I would say that my biggest supporter is my best friend who also has CF. She completely understands what I’m going through at times when I don’t feel well and she’s very good at if I’m starting to have some symptoms of a possible beginning of an exacerbation, I think she recognizes it before I do. And she’ll say, “Oh, you’re coughing a lot. You sound like you don’t feel good, you’re tired.” So sometimes she’ll prompt me to, to check in with myself and see how I’m feeling. Also, I can talk to her about anything and we talk about things CF-related that we wouldn’t tell anybody else in the world. My doctors also are very, very caring and very supportive and very good about letting me live my life. As you know, it’s important to not be the disease, but live with the disease, so they recognize that and try to let me be an individual and live my life. I have friends who are great. If I’m having a get-together and if they’re not feeling well, they’ll call me up and say, “I really want to come, but I’ve got a cold and I don’t want to be around you. You know I’d be there if I could.”

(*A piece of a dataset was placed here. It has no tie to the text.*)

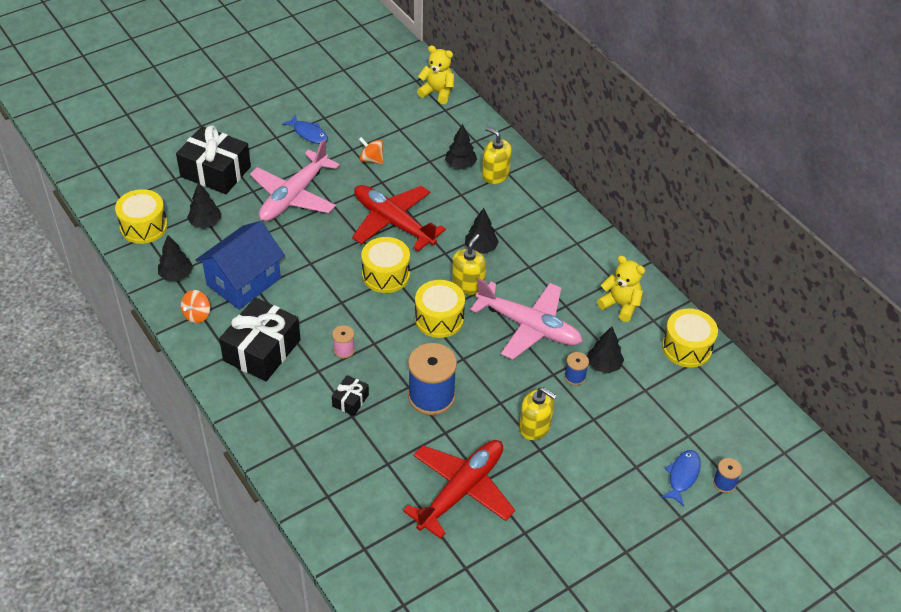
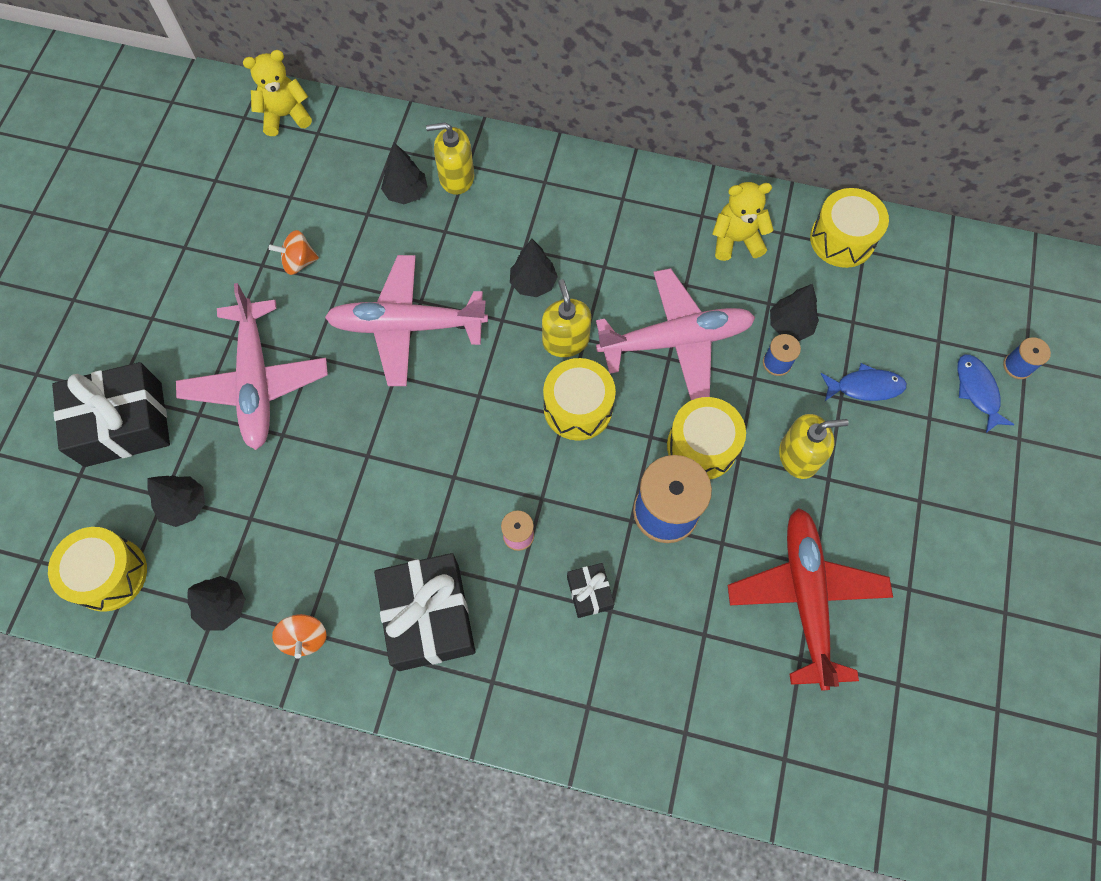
camera: 40 degrees left, 20 degrees up
(243, 281) = (314, 545): blue house -> none
(309, 133) = (187, 283): blue fish -> blue fish (865, 387)
(386, 275) = (466, 400): yellow drum -> yellow drum (701, 446)
(393, 223) = (407, 326): red plane -> pink plane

My biggest supporters are my friends and family. They are always there for me whenever I get bad results or I need to navigate a tough situation with insurance or with results from different blood tests, than just general medical procedures.

Biggest supporters are my medical team, my husband, and my parents. They’re there for me to help when I need extra help, they’re there for me when I need to talk, and they’re able to support me physically, mentally, and emotionally.